I did a sampling of audit logs (random two jobs per day over the last month, and I got the following stats for duration spread for disruption sampling requests:
========================================================================================================================
CI JOB AUDIT LOG ANALYSIS - DAILY STATISTICS
External Backend Sampler Requests to /api/v1/namespaces/default
========================================================================================================================
Date Count Avg (ms) Max (ms) P50 (ms) P75 (ms) P95 (ms)

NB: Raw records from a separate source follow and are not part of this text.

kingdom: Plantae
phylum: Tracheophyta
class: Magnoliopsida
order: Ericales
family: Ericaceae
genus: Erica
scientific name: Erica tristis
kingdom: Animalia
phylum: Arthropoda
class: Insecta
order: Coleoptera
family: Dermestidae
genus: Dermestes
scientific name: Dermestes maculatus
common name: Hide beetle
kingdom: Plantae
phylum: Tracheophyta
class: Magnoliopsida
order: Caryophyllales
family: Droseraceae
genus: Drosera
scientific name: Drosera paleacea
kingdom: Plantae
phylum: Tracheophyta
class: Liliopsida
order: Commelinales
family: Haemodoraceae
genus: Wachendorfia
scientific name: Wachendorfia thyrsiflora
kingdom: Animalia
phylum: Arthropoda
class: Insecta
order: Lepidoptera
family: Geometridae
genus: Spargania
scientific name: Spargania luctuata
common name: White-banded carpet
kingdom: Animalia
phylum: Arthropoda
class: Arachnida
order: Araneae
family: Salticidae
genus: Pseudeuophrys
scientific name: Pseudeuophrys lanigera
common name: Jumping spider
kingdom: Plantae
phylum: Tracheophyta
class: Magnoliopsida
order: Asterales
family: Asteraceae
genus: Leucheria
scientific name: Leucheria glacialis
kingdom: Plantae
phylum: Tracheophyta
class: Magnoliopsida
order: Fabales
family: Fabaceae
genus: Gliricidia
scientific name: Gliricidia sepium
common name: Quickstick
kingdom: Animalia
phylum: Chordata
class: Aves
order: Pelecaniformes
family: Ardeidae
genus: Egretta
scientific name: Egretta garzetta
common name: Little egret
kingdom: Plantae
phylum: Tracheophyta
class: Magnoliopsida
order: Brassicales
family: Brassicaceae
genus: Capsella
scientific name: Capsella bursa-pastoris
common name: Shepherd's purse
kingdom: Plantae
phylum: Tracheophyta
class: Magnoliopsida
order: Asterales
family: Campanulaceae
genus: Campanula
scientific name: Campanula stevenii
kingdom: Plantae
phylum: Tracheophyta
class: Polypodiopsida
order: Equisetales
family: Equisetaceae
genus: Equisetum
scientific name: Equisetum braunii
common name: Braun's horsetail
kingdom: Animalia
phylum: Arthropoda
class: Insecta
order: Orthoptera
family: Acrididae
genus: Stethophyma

------------------------------------------------------------------------------------------------------------------------
2026-01-18 166,984 25.35 21289.07 1.37 2.97 7.59
2026-01-19 125,542 23.81 20509.70 1.09 2.08 8.51
2026-01-20 164,487 28.12 18813.35 1.26 3.08 8.37
2026-01-21 125,150 28.91 26632.49 1.21 2.22 6.02
2026-01-22 165,007 27.42 26904.09 1.25 2.16 6.45
2026-01-23 117,876 35.16 27204.11 1.15 2.29 7.06
2026-01-24 163,768 29.36 25192.02 1.32 3.28 8.24
2026-01-25 117,789 25.55 19749.69 1.24 2.17 5.73
2026-01-26 123,434 31.51 27204.24 1.14 1.95 6.35
2026-01-27 181,160 28.09 27213.22 1.44 3.08 7.47
2026-01-28 120,696 33.98 25690.80 1.27 2.46 7.16
2026-01-29 169,796 30.91 27203.09 1.25 2.68 7.08
2026-01-30 169,850 50.86 27206.23 1.15 2.01 5.88
2026-01-31 171,065 41.15 27203.45 1.22 2.70 6.80
2026-02-01 168,144 41.96 27203.67 1.28 2.31 6.00
2026-02-02 166,340 40.36 27204.00 1.23 2.86 7.74
2026-02-03 167,057 47.34 27204.83 1.15 1.96 7.55
2026-02-04 78,627 44.51 27204.10 1.35 2.56 6.56
2026-02-05 82,668 50.67 27204.72 1.82 3.99 10.01
2026-02-06 41,012 46.98 27203.31 1.16 1.92 6.97
2026-02-07 80,345 39.23 27202.67 1.25 2.16 6.74
2026-02-08 84,740 49.79 27203.42 1.72 3.80 8.75
2026-02-10 158,116 40.56 27203.97 1.29 3.08 7.57
2026-02-11 161,153 52.16 27205.30 1.12 2.19 4.99
2026-02-12 121,335 39.61 27204.22 1.34 2.51 6.53
2026-02-13 159,448 41.19 27203.65 1.30 3.01 8.35
2026-02-14 168,968 36.88 26081.77 1.25 2.82 7.54
2026-02-15 162,469 44.76 27203.33 1.29 3.16 7.77
2026-02-16 114,157 48.78 27204.22 1.34 2.40 6.67
2026-02-17 115,979 45.98 27203.84 1.26 2.21 6.78
------------------------------------------------------------------------------------------------------------------------
Here are a few questions
- What caused the behavior change?
- Is the disk usage following the same trend as the disruption dashboard?
- Is there any change in openshift-apiserver or maybe openshift-oauth during operator update that can explain the disk usage?
- We have changes in origin that sets the timeout value to be 34s. We did this because it was supposed to be the timeout value kube-apiserver allows. Is there a change somewhere that we are only allowed 27s now?